Ketua Humas DPP LIN Aceh Wiwien Salehudin mengungkapkan, pelaporan yang dilakukan pihaknya bersama dengan Lembaga Tuha Peut Lhok Gayo kepada Polda Aceh tersebut, karena adanya dugaan perkara perbuatan 'nakal' dan melawan hukum, mulai dari pemalsuan, korupsi, kolusi, dan nepotisme hingga penggelapan anggaran Dana Desa (DD).
"Laporan ini terkait dengan pemalsuan tanda tangan, dalam melaksanakan program tidak melibatkan Lembaga Tuha Peut, tidak memberikan LPPG kepada Lembaga Tuha Peut, serta penggelapan dana insentif," kata Wiwien, Sabtu (25/5/2024).
Selain itu, tambah Wiwien, berdasarkan investigasi yang dilakukan Lembaga Tuha Peut dan tokoh masyarakat pada 27 April 2024 lalu, ditemukan adanya pembangunan jembatan sumber DD Angaran Tahun 2023 hingga hampir pertengahan tahun 2024 belum bisa digunakan.

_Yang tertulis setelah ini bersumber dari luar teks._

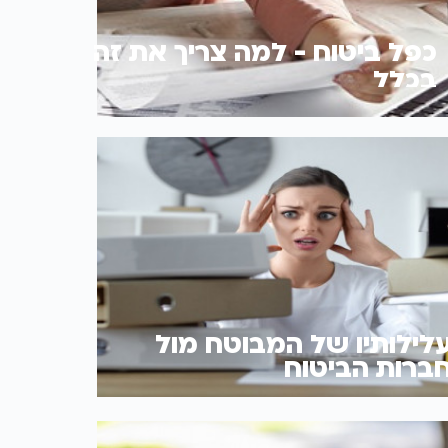
כפל ביטוח - למה צריך את זה
בכלל
לילותיו של המבוטח מול
ברות הביטוח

Jembatan tersebut ucapnya lagi, walaupun telah selesai dikerjakan, namun kondisi fisik jembatan seperti abutmen telah retak dan patah sebelum digunakan. Apalagi jembatan itu terletak di daerah perkebunan, maka akan sangat rawan jika nantinya dilintasi oleh truk bermuatan.
"Ada beberapa kendala lain tentang jembatan ini. Sepertinya tidak ada perencanaan awal yang matang bahkan pembuatannya terkesan asal jadi," beber Wiwien.
Untuk perkara pemalsuan, pihaknya juga menduga bahwa kepala desa (kades/keuchik) Lhok Gayo diduga telah melakukan pemalsuan tanda tangan ketua Lembaga Tuha Peut dan anggotanya. Alasannya, karena penyusunan RKPG tahun 2024 pihak Lembaga Tuha Peut tidak pernah dilibatkan.
Walaupun Lembaga Tuha Peut tidak dilibatkan dalam penyusunan RKPG, tambah dia, namun tanda tangan mereka tertera dalam daftar hadir pengesahan Rencana Kerja Pemerintah Gampong atau RKPG tahun 2024. Pemalsuan ini diduga dilakukan untuk pencairan APBG atau Anggaran Pendapatan Belanja Gampong Lhok Gayo.
"Hal ini sangat bertentangan dengan Pasal 263 Ayat 1 KUHO JO Pasal 55 Ayat 1 KUHP. Pelaku dapat dikenakan sanksi 6 tahun penjara," jelas Wiwien.
Sementara penggelapan insentif perangkat gampong (desa), keuchik gampong setempat atau pemerintah desa diduga tidak pernah memberikan insentif untuk ketua Seuneubok Gampong Lhok Gayo, bahkan pengelolaan dana Badan Usaha Milik Gampong (BUMG) juga diduga tidak ada kejelasan.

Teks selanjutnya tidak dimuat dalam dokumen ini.